Frequently Asked Questions
What happens to my agents if I just close the Influxx window?
Nothing happens to them. The terminal sessions, and whatever is running inside them — including any agent CLI — live in the daemon, not in the window you closed. Closing the window only disconnects the UI; the PTYs keep going. Reopening Influxx reattaches to the same sessions, scrollback and all.
Will updating Influxx interrupt a long agent run?
It shouldn't — that's the specific case this architecture covers. The app recognizes an outdated daemon through the versioned protocol they speak, and arranges for a fresh daemon to take over while a short-lived degraded mode keeps any already-running sessions alive through the transition. You might briefly see a notice that new terminals are being served locally, but nothing already running gets torn down.
What exactly is "degraded mode," and how would I know I'm in it?
It's the state Influxx enters when it can reach a live daemon but can't yet fully trust it to spawn brand-new sessions, most often for a few moments around an update. Everything already running stays fully alive and usable. Anything you open during that window runs on a temporary, local, in-process fallback instead, and the UI tells you explicitly, so it doesn't read as a bug. It resolves itself as soon as a trusted daemon is back in place.
What happens if the daemon crashes outright, not because of an update?
Every session's output is written incrementally to a log on disk, capped and rotated at roughly five megabytes per session.
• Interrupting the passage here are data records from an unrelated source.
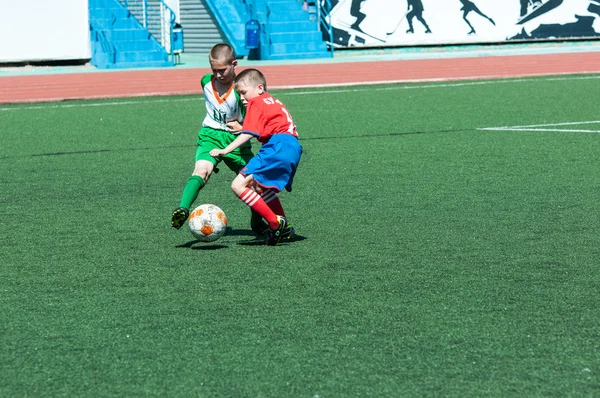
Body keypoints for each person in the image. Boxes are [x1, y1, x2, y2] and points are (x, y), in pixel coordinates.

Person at [171, 43, 267, 234]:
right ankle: (182, 208)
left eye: (222, 70)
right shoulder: (206, 81)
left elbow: (253, 120)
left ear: (234, 64)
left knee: (255, 184)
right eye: (214, 70)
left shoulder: (243, 91)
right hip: (210, 135)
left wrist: (241, 128)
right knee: (201, 171)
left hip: (236, 141)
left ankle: (257, 224)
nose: (218, 75)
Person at [209, 68, 302, 246]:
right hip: (292, 147)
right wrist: (243, 127)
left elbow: (249, 133)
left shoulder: (256, 102)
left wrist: (225, 150)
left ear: (260, 88)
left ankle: (275, 223)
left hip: (277, 146)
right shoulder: (272, 100)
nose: (242, 99)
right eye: (239, 95)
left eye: (244, 93)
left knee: (238, 185)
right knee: (260, 186)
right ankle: (286, 228)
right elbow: (265, 124)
If the daemon dies unexpectedly, the next daemon that starts can cold-restore a session's recent scrollback from that log, so you get a session with its history intact instead of a blank pane.
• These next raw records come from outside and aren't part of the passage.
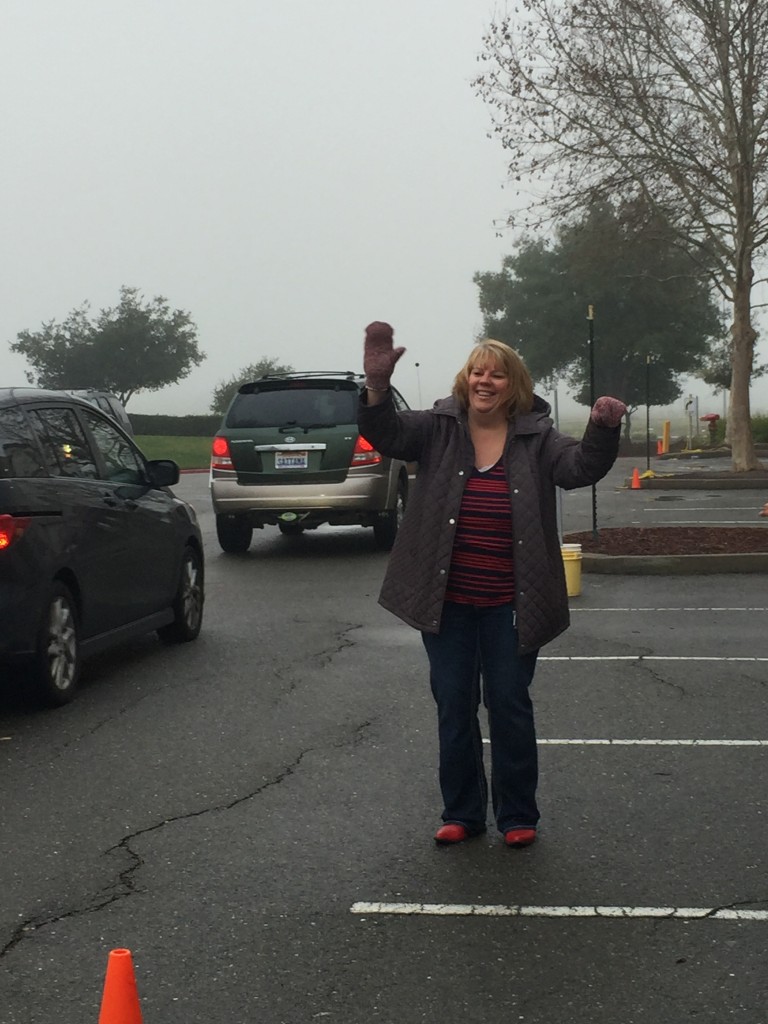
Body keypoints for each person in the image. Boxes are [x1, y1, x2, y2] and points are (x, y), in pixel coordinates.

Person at [358, 321, 626, 848]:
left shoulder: (537, 436)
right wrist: (375, 387)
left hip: (512, 600)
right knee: (453, 702)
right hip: (445, 600)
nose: (485, 381)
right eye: (477, 372)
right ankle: (461, 811)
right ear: (465, 379)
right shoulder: (435, 427)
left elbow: (578, 468)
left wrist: (603, 429)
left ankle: (517, 814)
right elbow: (384, 434)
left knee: (508, 702)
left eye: (497, 375)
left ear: (515, 384)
Does running a full terminal emulator per session cost a lot of memory or CPU?
Less than it sounds like, because the daemon's emulator never renders anything — it only tracks cursor position, scrollback, and terminal modes. That's bookkeeping, not pixels, and it's a fraction of the cost of an emulator that's actually drawing to a screen, which is what makes it reasonable to run dozens of them at once across however many worktrees you have open.
Can a program I'm running get confused about cursor position or colors because of this architecture?
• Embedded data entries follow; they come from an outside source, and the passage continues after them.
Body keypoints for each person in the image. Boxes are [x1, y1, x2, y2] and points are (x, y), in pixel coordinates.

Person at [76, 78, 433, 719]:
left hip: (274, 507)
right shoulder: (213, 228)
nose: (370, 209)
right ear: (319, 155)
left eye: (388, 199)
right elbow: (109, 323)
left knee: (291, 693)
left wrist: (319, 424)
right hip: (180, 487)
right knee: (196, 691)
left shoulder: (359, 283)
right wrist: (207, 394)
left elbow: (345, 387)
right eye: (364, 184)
That's a real risk we had to guard against, and at one point got wrong: the daemon's headless emulator would sometimes answer a terminal's color or cursor queries itself, using generic defaults, instead of deferring to the visible terminal you were actually looking at. We fixed it by making the rule absolute — the headless emulator only ever does bookkeeping and is never allowed to answer on a real terminal's behalf. That decision gets made fresh for every chunk of incoming data, and the visible terminal wins whenever it's present.
None of this shows up as a feature you'd tap on. It shows up as the absence of a bad moment — the update that lands mid-run without incident, the crash that costs you nothing but a few seconds, the laptop lid you close without a second thought. That's the point: running your CLIs and your notes in one cockpit only matters if the work underneath keeps going when you're not looking at it.